C'est bête, mais je sais tout de suite que c'est elle, même de loin. Elle ne ressemble pas à ce que j'avais imaginé, non ; elle est mieux. Tellement mieux, tellement belle, tellement tout. Parfaite.
Ses cheveux sont châtains, plus bruns que blonds, et sont attachés en deux petits chignons de chaque côté de sa minuscule tête. Elle a les pommettes hautes et de bonnes joues rebondies, et surtout ce menton brusqué que je connais si bien.

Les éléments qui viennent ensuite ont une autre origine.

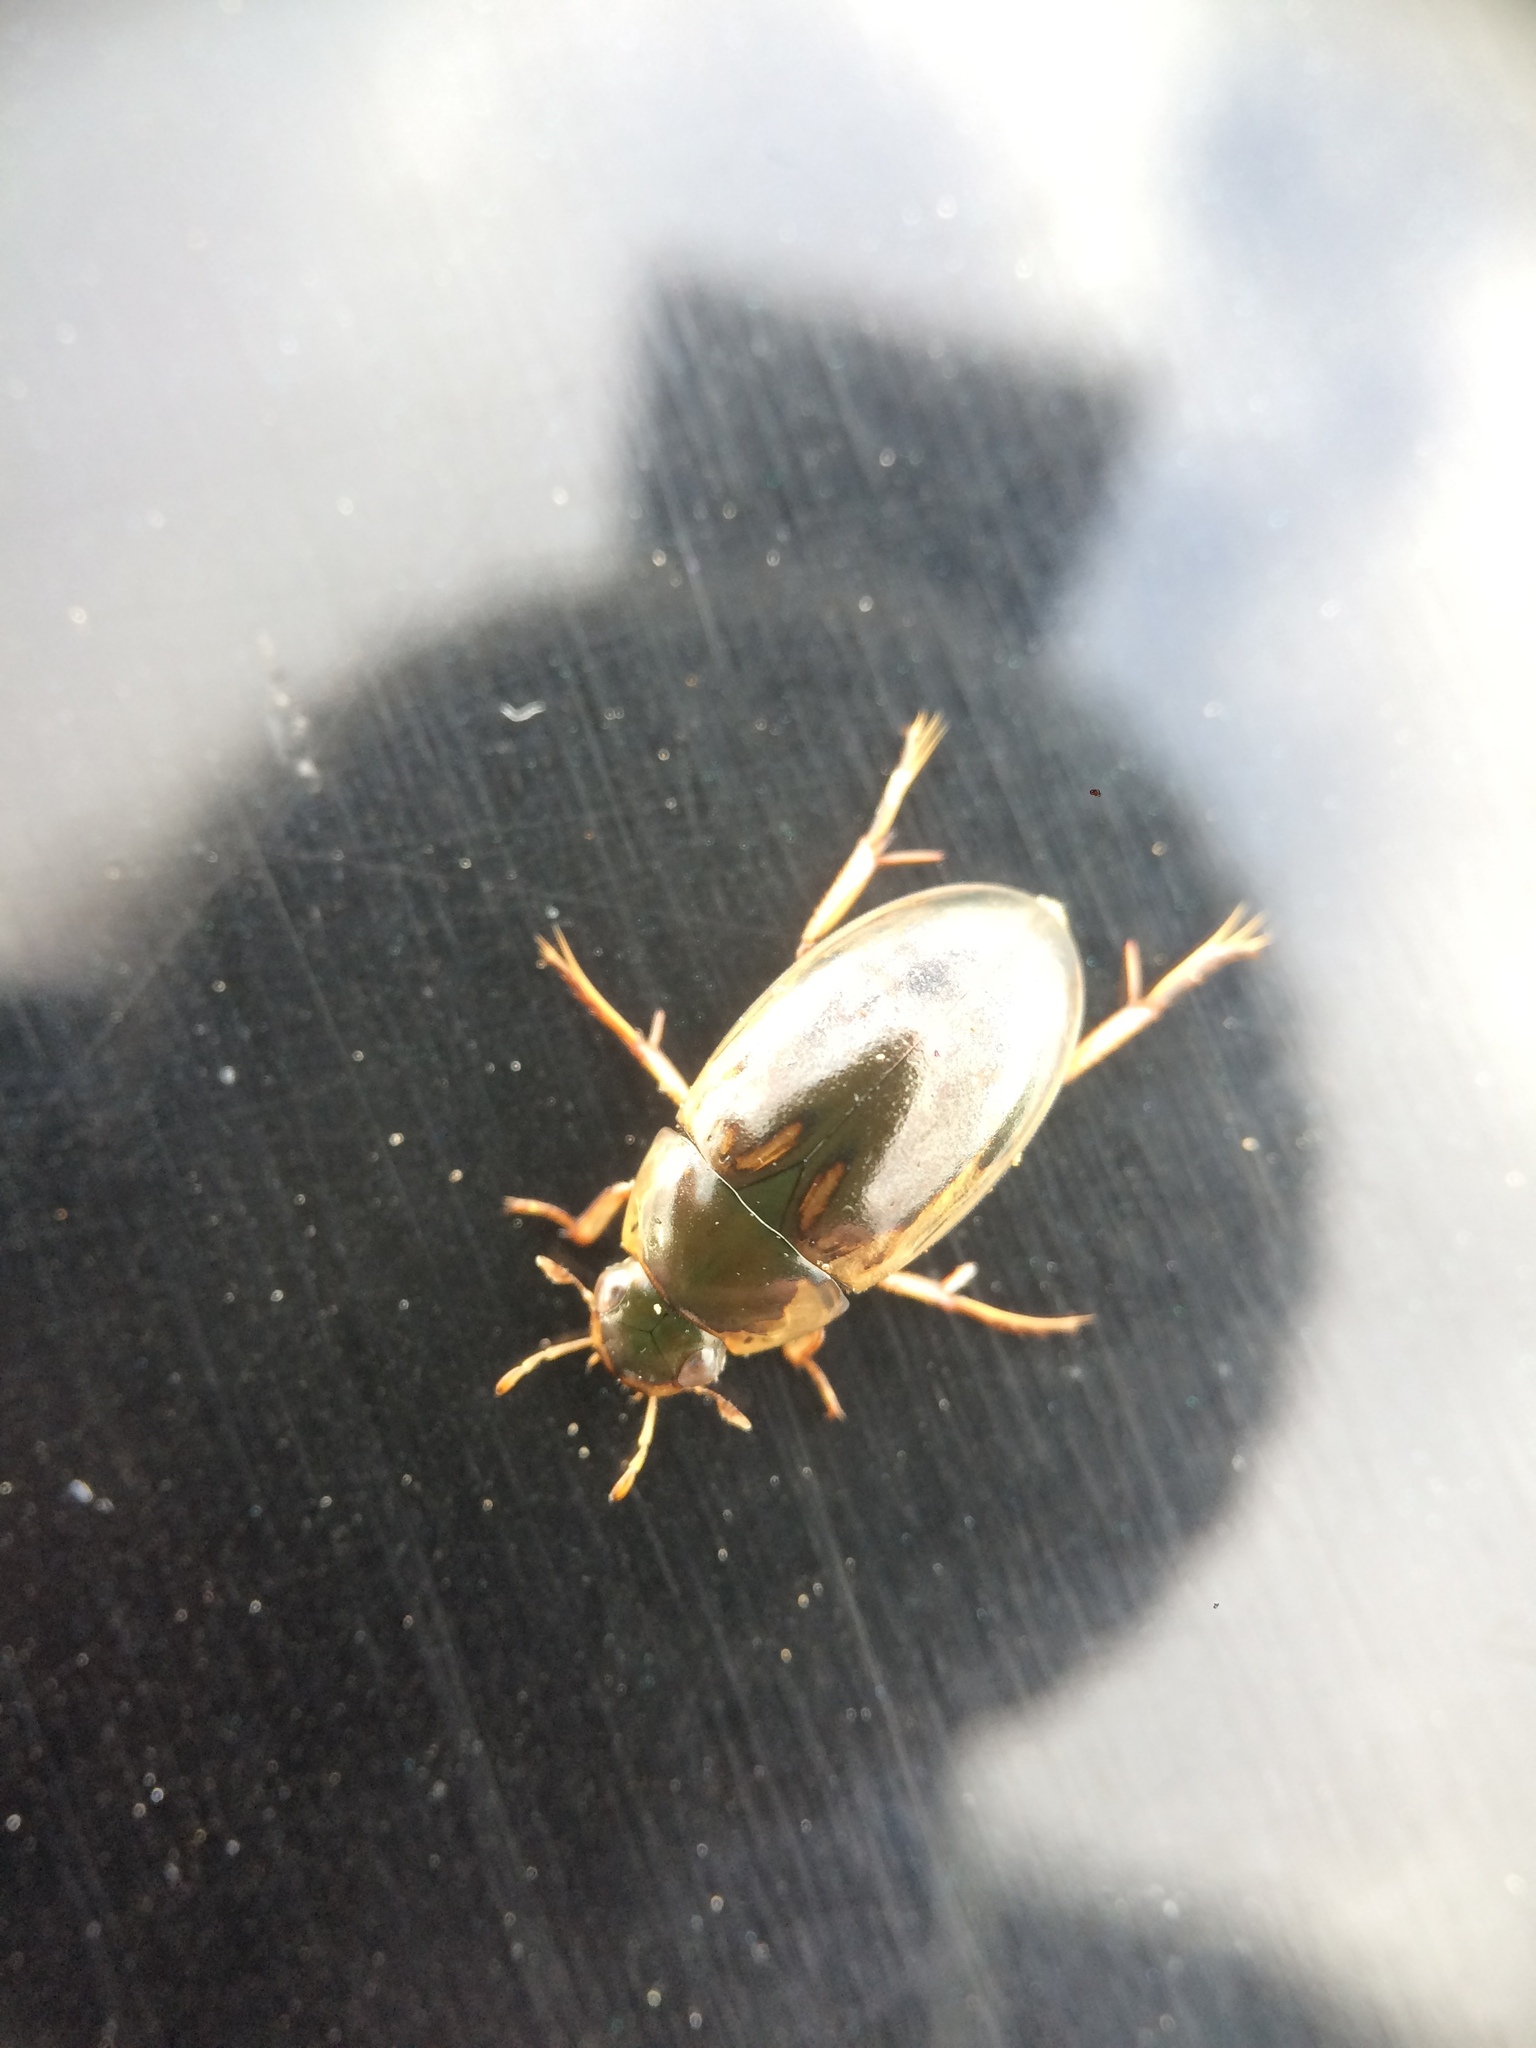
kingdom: Animalia
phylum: Arthropoda
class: Insecta
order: Coleoptera
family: Hydrophilidae
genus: Tropisternus
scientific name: Tropisternus lateralis
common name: Lateral-banded water scavenger beetle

Un feu d'artifice explose dans ma cage thoracique et soudain, j'ai l'impression que dois aller la voir de plus près. Sans même savoir pourquoi ni penser aux conséquences, je me mets soudain à traverser l'étendue de pelouse et à me faufiler entre les parents et les gosses surexcités, le tout sans la quitter des yeux. Je marche, encore et encore, sans réfléchir, et je fonce vers elle, je m'approche, j'y suis presque, et...
— Maia ?!
Mon cœur s'arrête. Une seconde, puis deux.
— Oh.
C'est la seule chose que j'arrive à dire quand mon regard croise celui de Céline. Elle me regarde d'un air estomaqué, ses lèvres roses entrouvertes par la surprise.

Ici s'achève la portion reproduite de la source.